Sources familiar with the situation said Credit Suisse has already begun sounding out London-based trading staff about moving to Dublin.

They will join a trading community in Dublin that is a world apart from the Canary Wharf hub where they now sit a stone’s throw from thousands of their peers. Some other international banks have small trading operations in Dublin but the only two large ones are Bank of Ireland’s, which has about 175 traders, and AIB’s, which has about 115.

However the Irish capital is the European headquarters for Virtu Financial and Susquehanna Investment Group, two US high-frequency traders that are among the biggest participants on global markets.

Hibernia Networks, a privately owned technology group, has also upgraded its superfast fibre optic subsea cables that connect New Jersey, Dublin and London in recent weeks, the industry’s first new transatlantic system in more than a decade.

Financial sources said other banks were also looking at moving various operations to Dublin — both for costs reasons, and as a hedge to ensure continued access to the EU market if Britain votes to leave the common market.

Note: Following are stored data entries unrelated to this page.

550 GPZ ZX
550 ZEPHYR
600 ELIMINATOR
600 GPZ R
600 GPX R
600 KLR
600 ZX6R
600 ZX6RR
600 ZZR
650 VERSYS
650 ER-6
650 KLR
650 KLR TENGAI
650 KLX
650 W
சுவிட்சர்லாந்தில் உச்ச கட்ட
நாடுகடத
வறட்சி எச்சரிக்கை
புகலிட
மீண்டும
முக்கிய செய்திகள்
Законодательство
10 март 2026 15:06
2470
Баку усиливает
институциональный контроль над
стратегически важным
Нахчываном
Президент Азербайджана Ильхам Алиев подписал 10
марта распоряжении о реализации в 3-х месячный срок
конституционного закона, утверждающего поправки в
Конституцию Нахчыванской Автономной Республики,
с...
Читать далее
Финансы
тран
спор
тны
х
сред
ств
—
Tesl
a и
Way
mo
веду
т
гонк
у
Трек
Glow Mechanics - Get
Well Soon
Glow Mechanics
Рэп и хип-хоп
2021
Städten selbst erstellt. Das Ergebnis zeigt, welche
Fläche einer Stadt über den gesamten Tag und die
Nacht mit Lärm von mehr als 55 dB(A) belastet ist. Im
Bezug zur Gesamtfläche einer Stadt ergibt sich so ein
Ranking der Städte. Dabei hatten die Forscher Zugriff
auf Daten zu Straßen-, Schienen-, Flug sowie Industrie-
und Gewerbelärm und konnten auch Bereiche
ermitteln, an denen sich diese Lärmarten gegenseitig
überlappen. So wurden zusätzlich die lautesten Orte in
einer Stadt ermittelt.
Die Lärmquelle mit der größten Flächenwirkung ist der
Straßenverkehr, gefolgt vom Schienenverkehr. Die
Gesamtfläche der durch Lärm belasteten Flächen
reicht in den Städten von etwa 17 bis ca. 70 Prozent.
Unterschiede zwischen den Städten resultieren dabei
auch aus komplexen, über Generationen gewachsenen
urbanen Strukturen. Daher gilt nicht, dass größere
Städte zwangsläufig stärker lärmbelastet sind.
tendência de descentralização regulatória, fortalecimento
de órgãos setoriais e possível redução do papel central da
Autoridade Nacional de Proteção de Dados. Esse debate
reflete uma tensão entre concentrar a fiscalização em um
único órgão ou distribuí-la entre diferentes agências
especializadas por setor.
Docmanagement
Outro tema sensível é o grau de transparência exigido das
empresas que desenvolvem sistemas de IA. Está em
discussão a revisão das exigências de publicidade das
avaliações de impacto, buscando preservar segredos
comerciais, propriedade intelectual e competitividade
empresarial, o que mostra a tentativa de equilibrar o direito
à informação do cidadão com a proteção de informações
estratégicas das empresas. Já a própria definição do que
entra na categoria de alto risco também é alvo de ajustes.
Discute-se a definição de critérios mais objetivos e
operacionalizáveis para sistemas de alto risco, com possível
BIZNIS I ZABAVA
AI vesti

A source familiar with Credit Suisse’s thinking said “Brexit” was not a factor in the bank’s Dublin plan.

As well as offering lower property prices and wage costs than London, Ireland also has a 12.5 per cent corporate tax rate, well below the 20 per cent companies in the UK are charged. Citi, Bank of New York Mellon and State Street already have large operations in Dublin.

Cost cuts have become particularly pressing for banks after a wave of post-crisis regulations that forced them to hold dramatically more equity. The extra capital means banks have to make more profits if they want to keep their return on equity at the levels shareholders demand.